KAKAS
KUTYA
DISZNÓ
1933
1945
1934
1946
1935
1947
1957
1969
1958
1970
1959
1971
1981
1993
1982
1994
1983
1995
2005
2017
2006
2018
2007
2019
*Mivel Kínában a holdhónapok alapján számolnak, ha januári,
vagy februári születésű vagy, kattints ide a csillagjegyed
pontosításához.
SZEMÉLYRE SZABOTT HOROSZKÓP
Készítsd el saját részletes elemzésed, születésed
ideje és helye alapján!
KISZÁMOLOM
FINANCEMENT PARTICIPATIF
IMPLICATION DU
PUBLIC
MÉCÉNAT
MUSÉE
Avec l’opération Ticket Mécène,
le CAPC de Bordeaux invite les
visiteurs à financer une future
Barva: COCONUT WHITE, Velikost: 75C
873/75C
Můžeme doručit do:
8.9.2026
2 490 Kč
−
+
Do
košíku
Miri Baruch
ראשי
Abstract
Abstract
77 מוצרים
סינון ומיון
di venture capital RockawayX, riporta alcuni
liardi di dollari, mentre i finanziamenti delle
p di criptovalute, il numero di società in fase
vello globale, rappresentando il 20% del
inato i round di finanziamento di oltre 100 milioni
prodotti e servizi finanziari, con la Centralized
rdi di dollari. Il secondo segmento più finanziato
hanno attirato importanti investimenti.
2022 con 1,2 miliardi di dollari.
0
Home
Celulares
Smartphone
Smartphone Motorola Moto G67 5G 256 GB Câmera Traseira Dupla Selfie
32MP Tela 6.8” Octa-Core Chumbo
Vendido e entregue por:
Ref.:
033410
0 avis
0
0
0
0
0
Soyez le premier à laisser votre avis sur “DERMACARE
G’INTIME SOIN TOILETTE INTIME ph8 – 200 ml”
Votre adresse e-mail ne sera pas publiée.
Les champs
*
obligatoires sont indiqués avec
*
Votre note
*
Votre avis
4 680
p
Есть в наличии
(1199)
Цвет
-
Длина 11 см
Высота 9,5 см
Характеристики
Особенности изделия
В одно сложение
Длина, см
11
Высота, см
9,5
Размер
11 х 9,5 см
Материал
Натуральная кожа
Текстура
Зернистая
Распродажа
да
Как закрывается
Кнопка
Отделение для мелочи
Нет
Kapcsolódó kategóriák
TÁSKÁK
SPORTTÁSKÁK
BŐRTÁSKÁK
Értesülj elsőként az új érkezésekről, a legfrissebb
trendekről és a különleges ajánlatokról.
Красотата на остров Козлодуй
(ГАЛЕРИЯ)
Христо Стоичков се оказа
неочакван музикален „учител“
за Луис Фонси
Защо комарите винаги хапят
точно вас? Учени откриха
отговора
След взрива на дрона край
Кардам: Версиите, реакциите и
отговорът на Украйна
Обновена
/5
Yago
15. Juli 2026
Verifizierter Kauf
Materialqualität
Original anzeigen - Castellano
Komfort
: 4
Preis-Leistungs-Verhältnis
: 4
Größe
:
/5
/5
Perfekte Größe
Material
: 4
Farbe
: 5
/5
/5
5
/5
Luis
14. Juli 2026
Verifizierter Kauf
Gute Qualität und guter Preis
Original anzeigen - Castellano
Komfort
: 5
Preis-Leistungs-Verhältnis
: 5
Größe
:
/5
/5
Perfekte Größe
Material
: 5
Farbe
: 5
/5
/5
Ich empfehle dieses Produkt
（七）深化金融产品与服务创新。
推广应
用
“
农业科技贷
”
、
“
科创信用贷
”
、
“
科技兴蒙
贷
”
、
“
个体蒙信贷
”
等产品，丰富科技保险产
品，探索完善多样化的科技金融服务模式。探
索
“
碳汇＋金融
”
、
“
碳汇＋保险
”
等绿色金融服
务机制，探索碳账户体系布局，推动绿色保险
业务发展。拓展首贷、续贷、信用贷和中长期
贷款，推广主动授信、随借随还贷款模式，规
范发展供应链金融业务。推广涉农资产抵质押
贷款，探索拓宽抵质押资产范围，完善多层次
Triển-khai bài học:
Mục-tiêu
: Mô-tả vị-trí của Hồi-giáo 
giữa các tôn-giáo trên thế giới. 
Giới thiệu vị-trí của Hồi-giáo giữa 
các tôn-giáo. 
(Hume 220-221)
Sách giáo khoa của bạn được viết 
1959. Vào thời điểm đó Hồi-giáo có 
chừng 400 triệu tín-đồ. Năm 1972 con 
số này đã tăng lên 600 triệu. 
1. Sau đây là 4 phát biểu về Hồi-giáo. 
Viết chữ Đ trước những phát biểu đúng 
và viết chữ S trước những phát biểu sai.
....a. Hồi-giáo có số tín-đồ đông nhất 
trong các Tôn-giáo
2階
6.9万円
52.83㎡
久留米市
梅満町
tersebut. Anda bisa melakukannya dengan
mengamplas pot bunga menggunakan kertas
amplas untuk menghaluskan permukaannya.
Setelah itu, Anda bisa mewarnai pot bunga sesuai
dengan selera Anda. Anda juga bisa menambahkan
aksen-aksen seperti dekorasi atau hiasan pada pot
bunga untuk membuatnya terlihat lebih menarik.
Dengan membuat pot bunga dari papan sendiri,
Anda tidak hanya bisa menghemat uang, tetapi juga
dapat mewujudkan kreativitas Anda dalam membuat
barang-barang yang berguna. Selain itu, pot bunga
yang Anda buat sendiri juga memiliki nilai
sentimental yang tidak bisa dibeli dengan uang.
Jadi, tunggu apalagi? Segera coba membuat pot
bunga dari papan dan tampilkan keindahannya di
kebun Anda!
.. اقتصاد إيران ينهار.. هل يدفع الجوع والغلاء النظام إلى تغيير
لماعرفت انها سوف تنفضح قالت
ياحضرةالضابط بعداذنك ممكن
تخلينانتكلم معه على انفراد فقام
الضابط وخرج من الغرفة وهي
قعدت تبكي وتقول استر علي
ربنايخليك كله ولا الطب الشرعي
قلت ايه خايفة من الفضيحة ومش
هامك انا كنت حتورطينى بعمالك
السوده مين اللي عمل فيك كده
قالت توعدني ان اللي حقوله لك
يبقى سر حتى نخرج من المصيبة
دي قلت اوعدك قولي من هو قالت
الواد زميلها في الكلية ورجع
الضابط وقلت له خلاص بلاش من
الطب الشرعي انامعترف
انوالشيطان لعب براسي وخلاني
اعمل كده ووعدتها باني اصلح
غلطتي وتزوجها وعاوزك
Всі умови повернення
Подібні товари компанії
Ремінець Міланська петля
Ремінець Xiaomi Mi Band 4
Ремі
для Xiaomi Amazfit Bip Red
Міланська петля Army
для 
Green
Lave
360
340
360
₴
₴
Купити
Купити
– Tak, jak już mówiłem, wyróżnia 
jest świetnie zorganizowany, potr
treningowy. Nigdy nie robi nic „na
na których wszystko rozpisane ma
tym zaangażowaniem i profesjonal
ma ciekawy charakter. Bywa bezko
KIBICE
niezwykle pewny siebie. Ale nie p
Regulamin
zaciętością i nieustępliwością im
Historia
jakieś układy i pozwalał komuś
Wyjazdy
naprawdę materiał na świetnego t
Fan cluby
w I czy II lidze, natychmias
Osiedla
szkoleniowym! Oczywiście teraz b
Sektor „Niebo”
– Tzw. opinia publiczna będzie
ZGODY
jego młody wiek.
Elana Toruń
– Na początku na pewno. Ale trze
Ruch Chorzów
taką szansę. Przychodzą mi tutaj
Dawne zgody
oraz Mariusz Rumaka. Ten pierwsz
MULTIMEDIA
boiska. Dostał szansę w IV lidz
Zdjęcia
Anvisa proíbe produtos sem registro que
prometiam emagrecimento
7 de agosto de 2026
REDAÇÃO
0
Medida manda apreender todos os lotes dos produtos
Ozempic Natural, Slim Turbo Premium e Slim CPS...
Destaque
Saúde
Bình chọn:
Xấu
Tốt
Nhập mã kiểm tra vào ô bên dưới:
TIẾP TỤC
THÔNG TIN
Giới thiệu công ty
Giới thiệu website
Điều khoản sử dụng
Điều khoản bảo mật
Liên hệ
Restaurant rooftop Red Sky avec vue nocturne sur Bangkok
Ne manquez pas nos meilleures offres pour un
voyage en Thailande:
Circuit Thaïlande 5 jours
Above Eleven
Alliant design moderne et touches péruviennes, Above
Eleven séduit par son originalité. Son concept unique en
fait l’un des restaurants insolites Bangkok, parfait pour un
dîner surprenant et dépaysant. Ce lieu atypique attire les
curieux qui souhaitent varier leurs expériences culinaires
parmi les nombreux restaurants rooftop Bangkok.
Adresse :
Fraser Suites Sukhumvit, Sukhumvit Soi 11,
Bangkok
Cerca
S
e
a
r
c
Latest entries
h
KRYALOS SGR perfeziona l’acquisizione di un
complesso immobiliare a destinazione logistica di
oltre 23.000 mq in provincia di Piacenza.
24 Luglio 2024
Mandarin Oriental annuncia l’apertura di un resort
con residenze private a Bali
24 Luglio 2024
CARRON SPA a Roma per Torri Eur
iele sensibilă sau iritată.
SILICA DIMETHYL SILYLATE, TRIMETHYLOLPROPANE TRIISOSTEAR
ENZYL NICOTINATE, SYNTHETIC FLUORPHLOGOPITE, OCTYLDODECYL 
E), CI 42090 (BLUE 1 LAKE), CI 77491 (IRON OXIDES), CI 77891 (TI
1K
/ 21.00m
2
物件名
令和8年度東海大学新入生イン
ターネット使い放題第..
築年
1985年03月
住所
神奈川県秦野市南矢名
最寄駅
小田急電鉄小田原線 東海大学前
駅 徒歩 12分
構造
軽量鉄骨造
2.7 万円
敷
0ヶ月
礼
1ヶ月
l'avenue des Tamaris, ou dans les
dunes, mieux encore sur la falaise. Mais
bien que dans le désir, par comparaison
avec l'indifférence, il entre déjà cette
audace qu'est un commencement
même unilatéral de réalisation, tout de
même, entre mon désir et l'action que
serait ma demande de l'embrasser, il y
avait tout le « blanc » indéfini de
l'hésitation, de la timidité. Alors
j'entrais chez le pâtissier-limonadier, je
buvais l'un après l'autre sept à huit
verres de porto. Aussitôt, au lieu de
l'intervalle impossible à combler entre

====================

__DIRECTIVE__
What you return should be the lines from the start of the data through the line with "SZEMÉLYRE SZABOTT HOROSZKÓP", quoted exactly and nothing more.

__YOUR SOLUTION__
KAKAS
KUTYA
DISZNÓ
1933
1945
1934
1946
1935
1947
1957
1969
1958
1970
1959
1971
1981
1993
1982
1994
1983
1995
2005
2017
2006
2018
2007
2019
*Mivel Kínában a holdhónapok alapján számolnak, ha januári,
vagy februári születésű vagy, kattints ide a csillagjegyed
pontosításához.
SZEMÉLYRE SZABOTT HOROSZKÓP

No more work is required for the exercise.